Na estreia deste filme, 241 pessoas saíram do cinema. O ator Rock Hudson chegou a se perguntar em voz alta se alguém poderia explicar do que se tratava o filme. O New York Times o chamou de "algo entre hipnótico e imensamente tedioso", e Joe Morgenstern, da Newsweek, disse que o filme começa como "uma opereta espacial excêntrica, que então se expande freneticamente para um clímax surreal em que as imagens são sombrias o suficiente para serem perturbadoras, precisas o suficiente para serem banais".
Por sua vez, a crítica do The Guardian afirmou que o filme era bonito de se ver, mas carente de originalidade e incompreensível, chegando a afirmar que seu diretor e roteirista não "pensaram" no filme. Agora, eles se arrependem de suas palavras, pois é considerado um dos melhores filmes de ficção científica da história do cinema, e diretores como James Cameron e Steven Spielberg o consideram uma "obra-prima". O filme é estudado em universidades e mudou completamente a história do cinema.
Metro-Goldwyn-Mayer
Em seu 50º aniversário, Christopher Nolan apresentou uma versão restaurada do filme no Festival de Cinema de Cannes, embora tenha sido mais uma "desrestauração" do clássico , pois era uma versão de uma cópia dos negativos originais do filme, numa tentativa de "recriar a experiência que o público teve em 1968". E sim, este filme foi lançado em 1968 e envelheceu tremendamente bem. Estou falando de 2001 - Uma Odisséia no Espaço, que você pode assistir agora mesmo no catálogo da HBO Max.
Stanley Kubrick queria criar um filme de ficção científica de proporções colossais. E conseguiu. Tal foi o efeito que a lendária cena do monólito apareceu em séries como Os Simpsons ou em filmes como Barbie décadas depois. Kubrick se coroou com este filme, que escreveu com o escritor britânico Arthur C. Clarke, e que é considerado o primeiro filme de ficção científica de um autor. Imenso, profundo e singularmente belo, é intrigante, inebriante e não parece um filme espacial rodado na década de 1960.

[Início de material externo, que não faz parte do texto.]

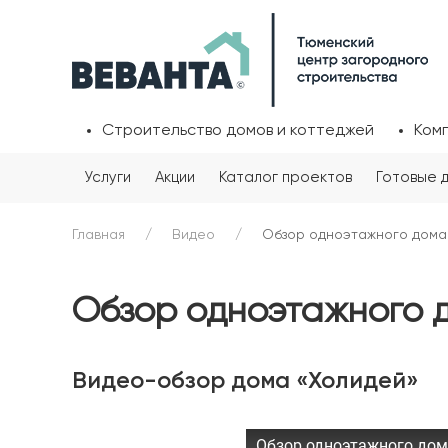
Строительство домов и коттеджей
Ком
Услуги
Акции
Каталог проектов
Готовые 
Главная
Видео
Обзор одноэтажного дома 
Обзор одноэтажного д
Видео-обзор дома «Холидей»
Обзор одноэтажного дома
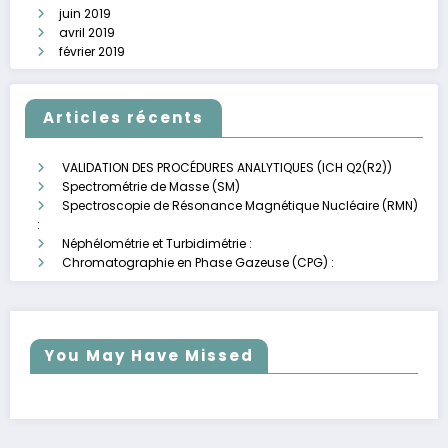
juin 2019
avril 2019
février 2019
Articles récents
VALIDATION DES PROCÉDURES ANALYTIQUES (ICH Q2(R2))
Spectrométrie de Masse (SM)
Spectroscopie de Résonance Magnétique Nucléaire (RMN)
:
Néphélométrie et Turbidimétrie :
Chromatographie en Phase Gazeuse (CPG) :
You May Have Missed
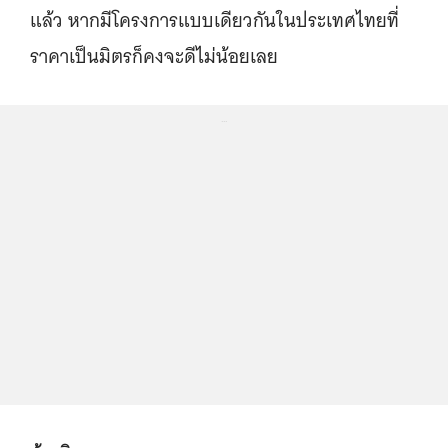
แล้ว หากมีโครงการแบบเดียวกันในประเทศไทยที่
ราคาเป็นมิตรก็คงจะดีไม่น้อยเลย
...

O elenco inclui Keir Dullea, Gary Lockwood e William Sylvester, mas onde o filme realmente brilha é na música e na fotografia maravilhosa. As tomadas longas. As sequências aparentemente intermináveis. O enredo complexo. O uso do silêncio no espaço e uma trilha sonora inesquecível com cenas de "Assim Falou Zaratustra", de Richard Strauss , "Danúbio Azul", de Johann Strauss, e composições de György Ligeti, como "Atmosphères", são uma demonstração de como o som pode mudar tudo no cinema. O filme contou com consultores da NASA e da IBM, o matemático Irving John Good e Marvin Minsky, do MIT, que aconselhou Kubrick em tópicos como inteligência artificial.
O resultado foi tão mágico que alguns dizem que é o melhor filme de ficção científica de todos os tempos. Por isso, assista 2001 - Uma Odisséia no Espaço!